“A Wild Animal” reveals the obsession with social approval

Turin, 11 May 2024 – Everything revolves around one question: why don’t we listen to ourselves anymore? the new thriller by Joël Dicker, ‘A wild animal’ (The ship of Theseus). “We live in a world where we are obsessed with others and ourselves. We are on Instagram, Facebook and we expect others to give us the okay to what we do. We use filters and appear different from how we really are.” Dicker says welcomed like a star at the Turin Book Fair, with very long queues to enter the Auditorium more than half an hour before one of the most awaited events of the event began. Great applause welcomed the super-bestselling Swiss writer on stage, immediately at the top of the ranking of best-selling books in Italy with the new thriller which started with one of the best performances ever.

“Thank you thank you. Italy feels like my home, my family. My grandmother was from Trieste. Thank you for this fantastic hospitality” smiles Dicker in conversation with Linus. “I don’t know yet what the next step will be, but the most important thing for me, now that this book comes out in Italy, the country of my grandmother and my heart, it’s realizing how close the readers are to me. They follow me with affection, encourage me, trust me and accompany me on my journey” she states. “To what extent are our behaviors defined by the expectations of others and not by our own?” These are the questions from which Dicker started in ‘A Wild Animal’ in which he leaves the American setting of Maine for a more familiar and contemporary context, his native Geneva, with two pairs of protagonists involved against their will in a robbery and trapped in a diabolical intrigue, from which no one emerges unscathed.

“My novels set in Maine they are timeless. Those that take place in Geneva they have a contemporary setting because I live there” explains the author of the world publishing phenomenon of the trilogy Harry Quebert, concluded with ‘The Alaska Sanders case’. ‘A Wild Animal’, his seventh novel, marks a new turning point in his career. “You have to write a little at random like when you’re walking along a path, without knowing where you’re going. Every time there’s a twist, readers say ‘it’s not possible’,” she says, speaking about his creative process. “Writing is like a marathon. You have to follow the program. At a certain point you feel the difficulties, the fatigue but this is also the beauty of it. When you run you don’t run to win, to compete. Writing is not something against someone, you do it for yourself” she underlines while the audience listens to her spellbound. “I always write at dawn, at three in the morning. Years ago I would have said that I have an office where I go to write in complete tranquility. Now it’s different, I have many collaborators, children. I write where I can hide.”
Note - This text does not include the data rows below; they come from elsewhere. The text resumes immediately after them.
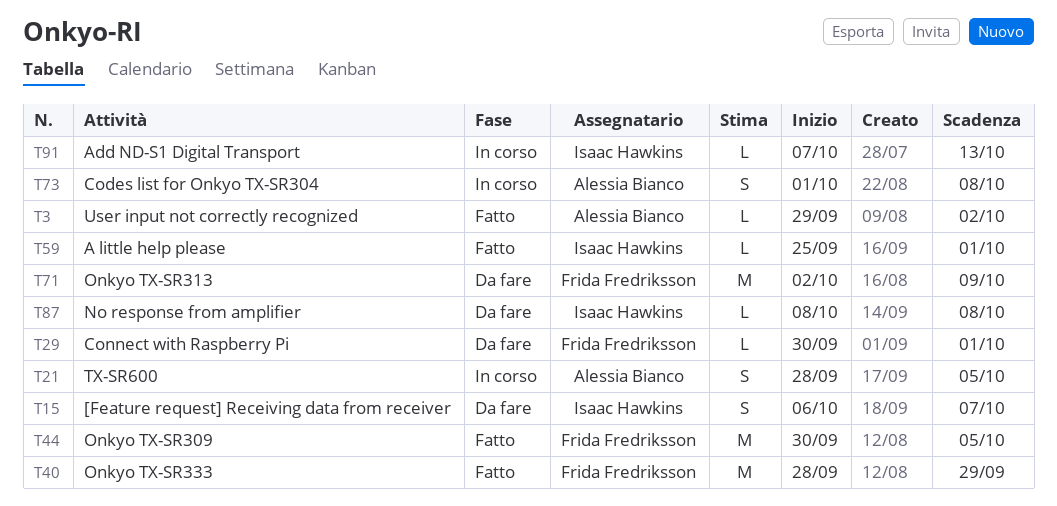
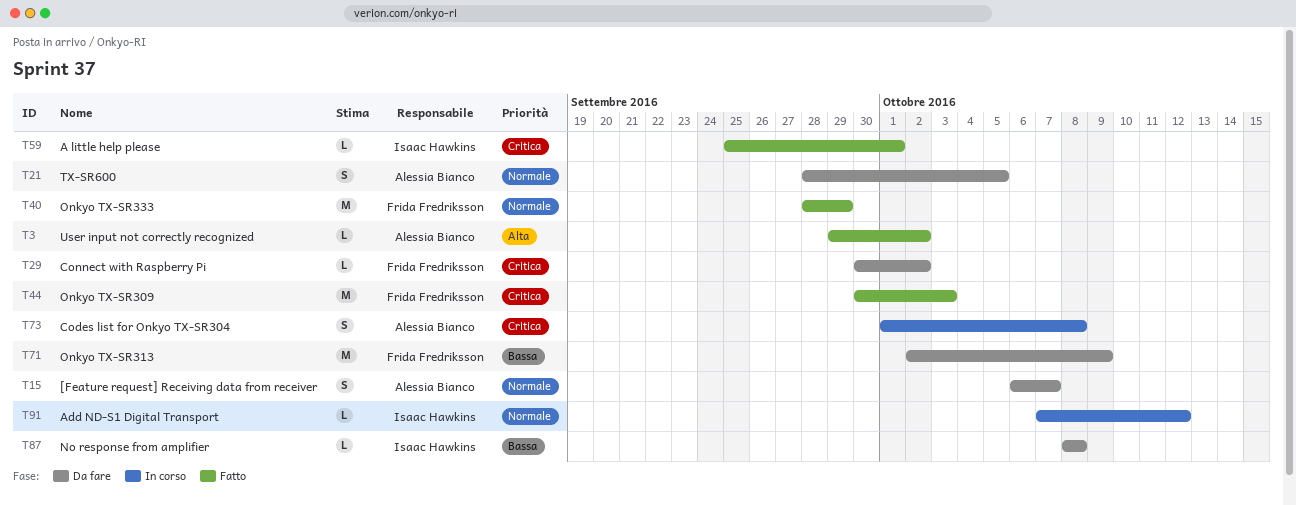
T15, owner: Isaac Hawkins -> Alessia Bianco
T21, status: In corso -> Da fare
T29, due: Oct 1 -> Oct 2
T44, due: Oct 5 -> Oct 3
T91, due: Oct 13 -> Oct 12

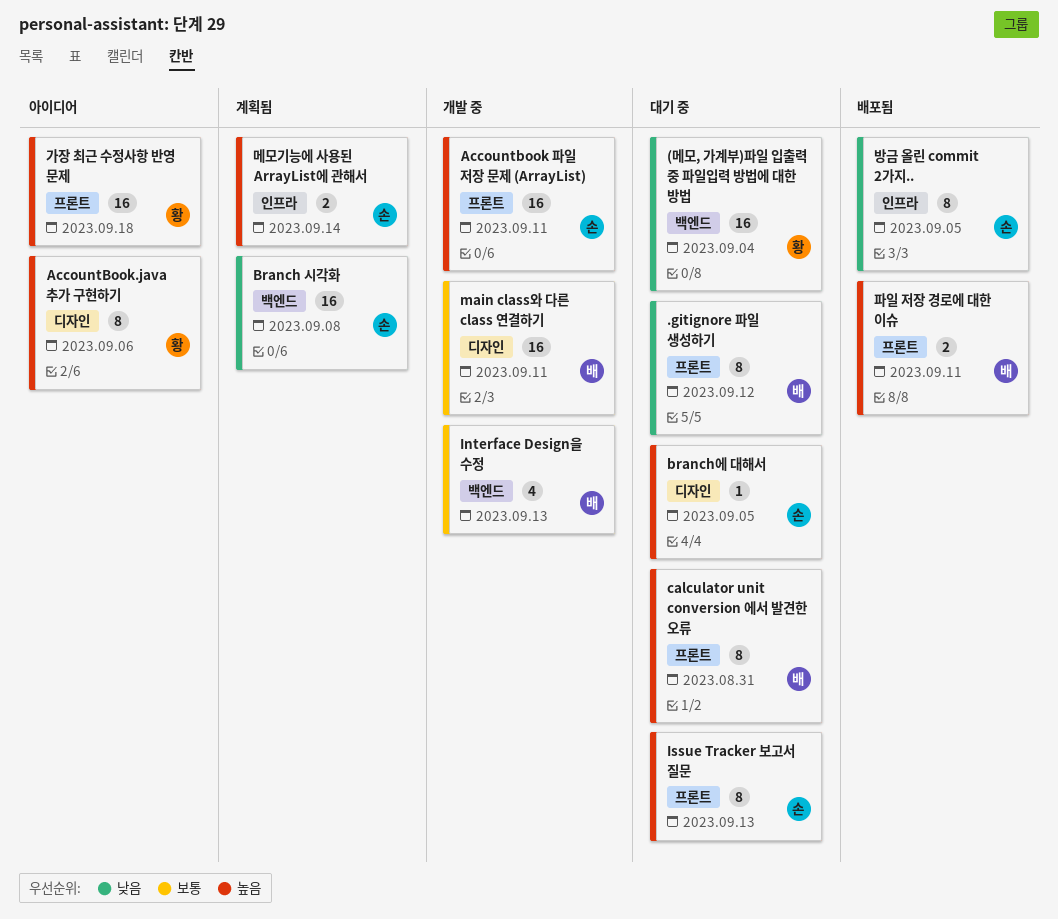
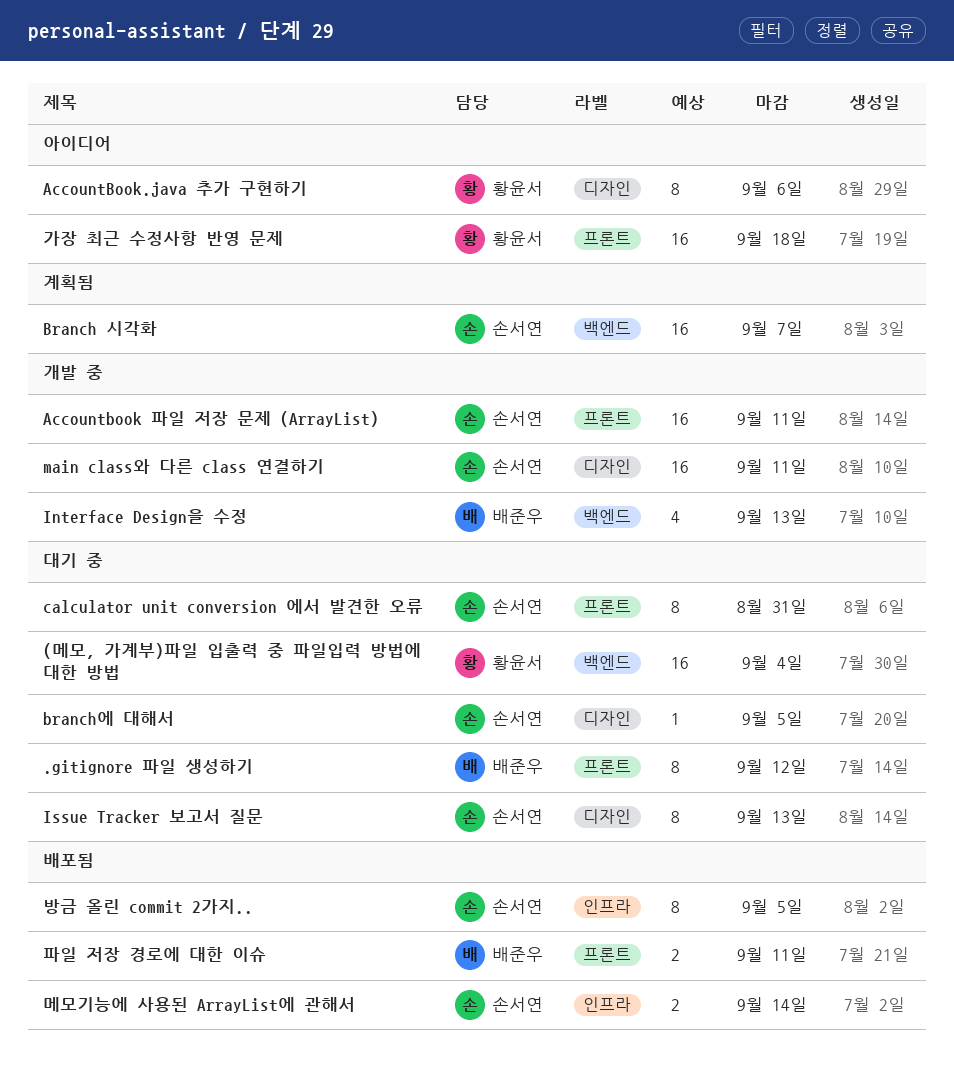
Branch 시각화, due: Sep 8 -> Sep 7
calculator unit conversion 에서 발견한 오류, owner: 배준우 -> 손서연
Issue Tracker 보고서 질문, label: 프론트 -> 디자인
main class와 다른 class 연결하기, owner: 배준우 -> 손서연
메모기능에 사용된 ArrayList에 관해서, status: 계획됨 -> 배포됨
To remain in tradition, this thriller also approaches 500 pages. “I don’t think about readers when I write, rather I am in relationship with myself, I start from an observation. I don’t want to please readers, but to have a sharing with them”. Which character is most similar to her? “In her gaze towards the world , not for the plot of the books, Harry. However, the view on the world changes with the stages of life. In ‘A Wild Animal’ it is no coincidence that they are all in their forties, I identify with their age”, while “responsibility – he says – is the common thread of all my books”.

Before Harry Quebert, Dicker had written many novels but “The publishers told me no. When I started writing that book I told myself that I would stop, it was the last time. Then I was successful and made a trilogy, but I already had the idea. Elisabetta Sgarbi had purchased the rights to Quebert before my success, on trust. I am very grateful to her and I have a strong connection with Italy. Obviously the first country that appreciated me was France because I write in French.” What would Quebert have done if it hadn’t worked? “I would always write because writing is a need for me”, replies the Genevan writer who doesn’t like “mystery novels with too much technology. I like there to be a challenge in my books, I provide the reader with all the tools to solve the case. All this comes from the desire to write stories that I as a reader would understand” he says. Dicker doesn’t even like environments that are too violent and if there is a dead person “I don’t like describing the scene in too many details”. As for the twists, like the rest, “they cannot be thought of in advance”.